Pour doper le nombre de clics ou de vues - qui fixent leur salaire -, ces youtubeuses vivent dans un monde de sollicitation constante. Abonnez-vous à ma chaîne ! Suivez-moi sur Instagram ! Faites un pouce en l'air si vous avez aimé ma vidéo ! Cliquez en haut à droite ! Ça finit par user les nerfs de personnes âgées comme moi.

Dans leurs vidéos, des youtubeuses glissent parfois, entre deux séances de confection d'un chignon tourbillon, des confessions intimes sur des sujets plus sérieux, dont l'image corporelle. Ces témoignages, francs et sans filtre, sont mille fois plus intéressants, à mon avis, que n'importe quel tutoriel pour appliquer son fond de teint sans souci.

On peut se désoler de la vacuité du contenu de plusieurs de ces chaînes. Reste que ces youtubeuses, qui ont créé leur propre emploi, souvent dans leur chambre à coucher, réussissent là où les grands médias se cassent les dents : elles atteignent la génération mobile qui gravite complètement à l'extérieur des systèmes traditionnels. Cette connexion directe est précieuse et vaut très cher.
........
Énoncé 1:
Recopiez fidèlement le passage de l'extrait sur les youtubeuses qui va de "Pour doper le" jusqu'à "teint sans souci.".
Énoncé 2:
Reformulez sous forme de liste à puces le paragraphe de l'extrait sur les youtubeuses qui commence par « On peut se désoler », en conservant ses faits principaux.
Énoncé 3:
Rédigez la suite du texte sur les youtubeuses, à partir de sa dernière phrase.

Données enregistrées:
........
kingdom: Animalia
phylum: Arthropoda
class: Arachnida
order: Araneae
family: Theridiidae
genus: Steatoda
........
Réponse attendue 1:
Pour doper le nombre de clics ou de vues - qui fixent leur salaire -, ces youtubeuses vivent dans un monde de sollicitation constante. Abonnez-vous à ma chaîne ! Suivez-moi sur Instagram ! Faites un pouce en l'air si vous avez aimé ma vidéo ! Cliquez en haut à droite ! Ça finit par user les nerfs de personnes âgées comme moi.

Dans leurs vidéos, des youtubeuses glissent parfois, entre deux séances de confection d'un chignon tourbillon, des confessions intimes sur des sujets plus sérieux, dont l'image corporelle. Ces témoignages, francs et sans filtre, sont mille fois plus intéressants, à mon avis, que n'importe quel tutoriel pour appliquer son fond de teint sans souci.

Réponse attendue 2:
- Le contenu de plusieurs de ces chaînes peut paraître vide.
- Ces youtubeuses ont créé leur propre emploi, souvent dans leur chambre à coucher.
- Elles réussissent là où les grands médias échouent : elles atteignent la génération mobile, qui gravite complètement hors des systèmes traditionnels.
- Cette connexion directe est précieuse et vaut très cher.

Réponse attendue 3:
Il n'y a rien d'étonnant à voir poindre des youtubeuses - celles qui ont de la substance, bien sûr - sur des chaînes de télé dites traditionnelles, question de rajeunir l'audience. Au Québec, le phénomène n'a pas encore décollé. Aux États-Unis, oui. Deux exemples concrets pour vous : les séries Insecure de HBO et Haters Back Off ! de Netflix.

La comédie Insecure dérive des capsules Awkward Black Girl que l'humoriste Issa Rae, 31 ans, met en ligne sur YouTube depuis 2011. Clic par clic, vue par vue, Issa Rae a gonflé son nombre de fans et capté l'attention des patrons de HBO, qui lui ont commandé une série complète, inspirée de sa propre vie. Ça joue les dimanches à 22 h 30.

Insecure, c'est une comédie hyperréaliste sur les aléas d'Issa, une jeune Afro-Américaine qui s'apprête à fêter ses 30 ans et qui bosse dans un centre communautaire de Los Angeles, où elle est la seule employée noire. Issa rêve d'un meilleur emploi, d'une relation de couple plus satisfaisante, et elle rappe devant son miroir pour se (et nous) divertir.

J'aime beaucoup Insecure, qui nous immerge dans le Los Angeles des gens normaux et non dans le bling-bling d'Hollywood. C'est dénué de clichés et c'est très touchant. Des thèmes importants (stéréotypes raciaux, féminisme) y sont abordés avec un humour intelligent qui décroche des sourires à tout coup.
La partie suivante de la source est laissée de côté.